Brexit

Retour imminent à Guernesey des pêcheurs français


AFP le 04/02/2020 à 16:30

Les pêcheurs français privés d'accès aux eaux de l'île anglo-normande de Guernesey depuis samedi, jour de l'entrée en vigueur du Brexit, devraient pouvoir y retourner d'ici à la fin de semaine, a assuré mardi la secrétaire d'État chargée des affaires européennes Amélie de Montchalin.

« Je pense que d’ici à la fin de la semaine, si on travaille comme on se l’est dit, les choses vont rentrer dans l’ordre », a déclaré à l’AFP la secrétaire d’État, en marge d’une visite d’une entreprise de mareyage près de Caen.

« On a un accord diplomatique. On a reçu une lettre formelle de sa Majesté la couronne (…) On a un accord politique (…) Maintenant, on est dans la mise en œuvre. On va par exemple demander des immatriculations internationales à des pêcheurs qui parfois n’en ont pas. Il y a des petites démarches administratives », a précisé la secrétaire d’État, accompagnée de la porte-parole du gouvernement Sibeth Ndiaye.

La Commission européenne « a prévalidé une liste de bateaux » qui veulent pêcher à Guernesey et « on a un accord avec Guernesey pour qu’ils ne prélèvent pas d’argent, que ce soit sans frais », a aussi indiqué Amélie de Montchalin qui s’était auparavant rendue à Port-en-Bessin (Calvados). « C’est un sujet où il y a eu mobilisation générale, Didier Guillaume (ministre de l’agriculture, ndlr), le Premier ministre, le Président », a-t-elle ajouté.

Lundi à Bruxelles, « j’ai alerté les commissaires sur le fait que c’est un sujet qui n’était pas du tout symbolique, qui était clé pour la confiance dans la négociation future ». Pour les pêcheurs, il est important « qu’on ne crée pas un précédent en restreignant une petite zone au milieu de la Manche pour des raisons diplomatiques », a dit Amélie de Montchalin.

Selon le président du comité régional des pêches de Normandie, Dimitri Rogoff, « une petite cinquantaine de bateaux normands et plus d’une centaine de bateaux bretons sont plus ou moins dépendants » des eaux de Guernesey.
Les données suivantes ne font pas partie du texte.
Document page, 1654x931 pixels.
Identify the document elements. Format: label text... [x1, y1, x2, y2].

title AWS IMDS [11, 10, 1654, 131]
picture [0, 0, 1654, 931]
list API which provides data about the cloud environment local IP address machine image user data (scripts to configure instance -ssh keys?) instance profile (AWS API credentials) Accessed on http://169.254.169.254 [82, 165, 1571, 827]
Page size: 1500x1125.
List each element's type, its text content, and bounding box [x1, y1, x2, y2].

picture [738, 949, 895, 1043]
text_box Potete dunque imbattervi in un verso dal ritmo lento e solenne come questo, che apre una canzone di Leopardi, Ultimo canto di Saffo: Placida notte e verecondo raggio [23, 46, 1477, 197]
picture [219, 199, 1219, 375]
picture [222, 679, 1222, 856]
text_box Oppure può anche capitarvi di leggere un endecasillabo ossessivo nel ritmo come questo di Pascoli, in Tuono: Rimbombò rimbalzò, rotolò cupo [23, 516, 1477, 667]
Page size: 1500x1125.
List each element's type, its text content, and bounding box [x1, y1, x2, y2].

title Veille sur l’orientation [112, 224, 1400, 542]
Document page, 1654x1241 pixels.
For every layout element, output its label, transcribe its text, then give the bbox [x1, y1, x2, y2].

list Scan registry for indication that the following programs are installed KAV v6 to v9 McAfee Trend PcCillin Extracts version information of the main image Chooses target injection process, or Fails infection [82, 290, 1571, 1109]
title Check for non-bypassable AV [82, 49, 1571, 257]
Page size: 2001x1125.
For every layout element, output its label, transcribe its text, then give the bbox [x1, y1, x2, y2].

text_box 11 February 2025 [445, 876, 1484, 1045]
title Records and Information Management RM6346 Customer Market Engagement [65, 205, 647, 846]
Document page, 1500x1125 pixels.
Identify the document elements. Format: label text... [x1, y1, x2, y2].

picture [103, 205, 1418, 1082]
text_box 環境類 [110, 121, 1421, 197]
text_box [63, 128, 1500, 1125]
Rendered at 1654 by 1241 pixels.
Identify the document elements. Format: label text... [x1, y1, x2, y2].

Selon le comité des pêches breton, ils sont « une petite centaine » en tout sur les deux régions.

Le gouvernement avait annoncé samedi que les autorités de Guernesey avaient « temporairement suspendu » l’accès des navires de pêche français aux eaux de l’île anglo-normande. Guernesey a « un statut très spécial », qui relève de la couronne britannique et non du gouvernement britannique, a rappelé la ministre.

« Vous avez vu avec Guernesey. Déjà le lendemain du Brexit c’est le bazar », a confié à l’AFP Didier Lequertier, le patron de l’entreprise de mareyage d’une centaine de salariés, avant l’arrivée des ministres.

« C’est une mauvaise séquence au départ du Brexit parce qu’il a fallu dire aux bateaux le 30 janvier « vous dégagez pour le 31 janvier ». Certains ne sont toujours pas repartis en mer parce que ils sont privés de leur zone. Mais il y a une volonté de s’en sortir de part et d’autre », a commenté Dimitri Rogoff interrogé par téléphone. « On a envoyé un signe fort à l’Europe et au gouvernement français que si à la fin de l’année ça se passe comme ça, ça va être un bordel sans nom », a-t-il ajouté.

Selon lui, des « négociations entre la grande puissance maritime française et le petit Etat de Guernesey » ont dans un premier temps « échoué vendredi matin ». Guernesey « avait la pression de Boris Johnson qui disait « molissez pas ». La presse britannique s’est emparée du sujet pour dire « voilà, on est sorti et on commence par les foutre dehors » », a poursuivi Dimitri Rogoff.